I had some good sales calls today too. I wasn't too worse for the ware cognitively. The first 24 hours were the worst, by far. Then, it was like a new normal.

For dinner tonight I had two slices of gourmet pizza with pecorino cheese a little bit of sausage and some basil, I also had to IPAs and the kids ice cream cone. All of which were amazing.

I plan on having a balanced food approach moving forward.

Fruit for breakfast. Maybe a small salad for lunch and a nice dinner.

Perhaps most remarkably, in no way did I feel like I was missing alcohol. -good to know.

_refugee_:

I would simply like to state for the record that, while I encourage everyone in this thread to challenge themselves and obtain their personal fitness goals, and that yes, sometimes a shock to start a new routine can help or simply reset the system, and so on and so forth...
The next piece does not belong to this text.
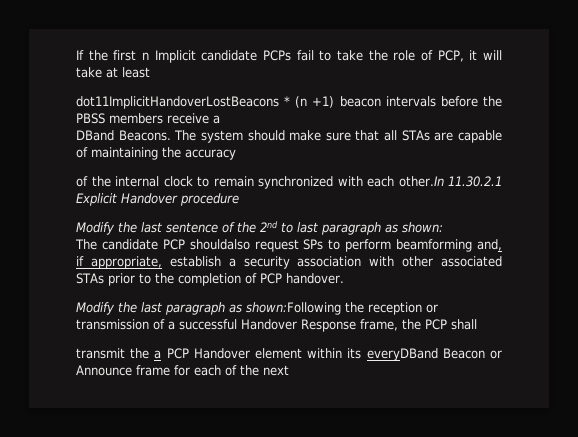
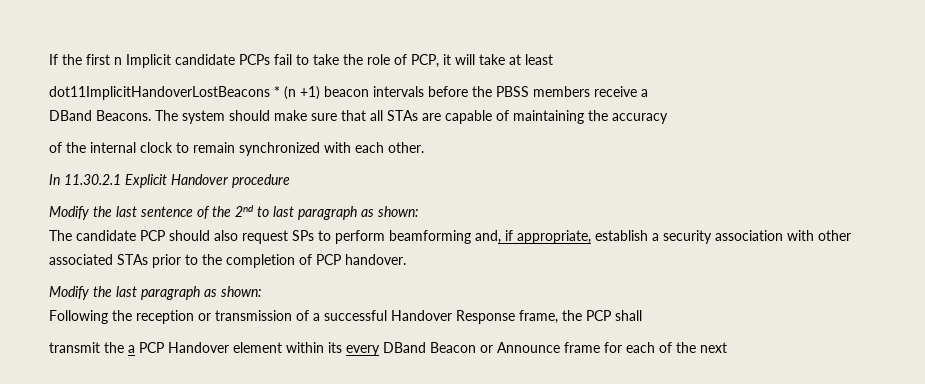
[398,176,444,187] other.In -> [388,142,424,153] [49,174,60,185] other. // In
[189,239,250,250] shouldalso -> [169,230,238,241] should also
[246,302,341,315] shown:Following -> [221,286,261,297] [49,310,108,324] shown: // Following
[366,348,438,361] everyDBand -> [346,342,426,356] every DBand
Please be careful with how much you limit your calorie intake and how often; please work to ensure that however you decide to lose weight, you do so carefully, reasonably, and while working to ensure general overall good nutrition; and remember that in no way is anyone in this thread advocating fasting/extreme low-cal intake on a daily/regular basis as a means to healthy, long-term, successful weight loss or maintenance.

I don't think any of you are doing this in a way that is bad but I would hate for any person to read this thread and use it as encouragement or motivation for unhealthy behavior. I can't get behind a thread like this without saying something to that point. I wish you all luck with your fasts, though, and am not trying to rain on any parade. I just really feel a little uncomfortable reading all the enthusiasm in this thread and not saying what I've said.